Tuesday, 22 July 2008 00:00:23 (GMT Daylight Time, UTC+01:00)
Amen. I had a job where a server went down for 2 hours and my manager came to me complaining that I was supposed to guarantee 95% uptime due to my contract and to get it online stat (like I wasn't already working on it). I didn't think at the time that pointing out it could be offline another 17 days was going to help my case though.

It's a pretty ridiculous thing to offer any % figure - it'd be more preferable if it also had a guarantee of never being unaccessible for more than 30 mins in any given downtime scenario, etc.

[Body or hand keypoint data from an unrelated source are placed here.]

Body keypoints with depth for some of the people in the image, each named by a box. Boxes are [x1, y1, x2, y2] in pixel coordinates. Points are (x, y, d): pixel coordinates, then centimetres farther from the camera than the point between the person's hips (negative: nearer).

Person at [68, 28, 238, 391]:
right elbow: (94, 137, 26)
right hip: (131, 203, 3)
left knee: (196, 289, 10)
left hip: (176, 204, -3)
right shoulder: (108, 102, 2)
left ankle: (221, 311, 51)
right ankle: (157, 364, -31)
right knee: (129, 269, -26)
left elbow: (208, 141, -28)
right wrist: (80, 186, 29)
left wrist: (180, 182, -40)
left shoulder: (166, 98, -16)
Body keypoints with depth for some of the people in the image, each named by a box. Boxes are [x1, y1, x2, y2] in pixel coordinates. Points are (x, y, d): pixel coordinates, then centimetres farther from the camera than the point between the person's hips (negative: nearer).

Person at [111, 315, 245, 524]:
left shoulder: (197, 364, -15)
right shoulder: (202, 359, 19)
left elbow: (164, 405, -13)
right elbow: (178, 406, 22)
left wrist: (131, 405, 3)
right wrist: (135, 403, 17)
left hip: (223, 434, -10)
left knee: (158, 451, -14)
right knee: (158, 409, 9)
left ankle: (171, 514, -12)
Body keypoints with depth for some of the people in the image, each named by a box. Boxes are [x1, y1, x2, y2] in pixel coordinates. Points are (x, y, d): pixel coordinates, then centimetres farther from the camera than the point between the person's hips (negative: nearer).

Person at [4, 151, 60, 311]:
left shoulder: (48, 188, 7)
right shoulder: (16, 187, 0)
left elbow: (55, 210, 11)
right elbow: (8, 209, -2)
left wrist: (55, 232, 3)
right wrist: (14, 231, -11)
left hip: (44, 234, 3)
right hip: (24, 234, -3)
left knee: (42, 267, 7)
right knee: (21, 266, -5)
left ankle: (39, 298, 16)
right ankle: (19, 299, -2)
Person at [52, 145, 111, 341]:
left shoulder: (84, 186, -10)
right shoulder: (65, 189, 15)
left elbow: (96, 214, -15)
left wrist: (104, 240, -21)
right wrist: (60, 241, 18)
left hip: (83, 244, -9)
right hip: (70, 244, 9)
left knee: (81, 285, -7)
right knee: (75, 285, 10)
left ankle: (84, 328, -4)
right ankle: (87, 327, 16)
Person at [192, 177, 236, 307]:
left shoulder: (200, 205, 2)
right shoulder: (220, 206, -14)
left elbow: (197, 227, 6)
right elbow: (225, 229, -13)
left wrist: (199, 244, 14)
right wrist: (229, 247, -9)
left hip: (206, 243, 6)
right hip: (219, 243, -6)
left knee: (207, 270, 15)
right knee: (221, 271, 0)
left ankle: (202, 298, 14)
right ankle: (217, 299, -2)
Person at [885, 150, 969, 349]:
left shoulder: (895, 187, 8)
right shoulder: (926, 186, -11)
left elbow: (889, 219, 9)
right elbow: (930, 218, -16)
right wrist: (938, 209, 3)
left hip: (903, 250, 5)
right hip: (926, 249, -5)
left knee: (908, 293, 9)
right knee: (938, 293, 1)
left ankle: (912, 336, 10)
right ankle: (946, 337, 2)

But again, any provider would have issues with never having downtime - you'd wonder how much it would cost to provide a backup to their service at any given time.
Andrew Tobin
Tuesday, 22 July 2008 04:17:20 (GMT Daylight Time, UTC+01:00)
99.999% != 8 hours of downtime a month .... fuzzy math there .... naija boy
anonymous
Tuesday, 22 July 2008 05:10:42 (GMT Daylight Time, UTC+01:00)
Kyle,
99% uptime comes from the statement by Richard MacManus on ReadWriteWeb which is excerpted above.

Anonymous,
I'm confused, where do you see 99.999% uptime anywhere in my post?
Tuesday, 22 July 2008 20:05:40 (GMT Daylight Time, UTC+01:00)
My mistake. I see the issue now. But still, according to the SLA, customers should be able to get at least a 10% refund for this, yesno?
Wednesday, 23 July 2008 10:20:35 (GMT Daylight Time, UTC+01:00)
i hope our server never running down...
Wednesday, 23 July 2008 16:13:16 (GMT Daylight Time, UTC+01:00)
I agree about the overdone proclamations of doom and said as much here:

http://news.cnet.com/8301-1001_3-9995937-92.html

For one thing, the reliability of cloud computing services must be compared not just to 0% downtime but also to the downtime of running your own IT.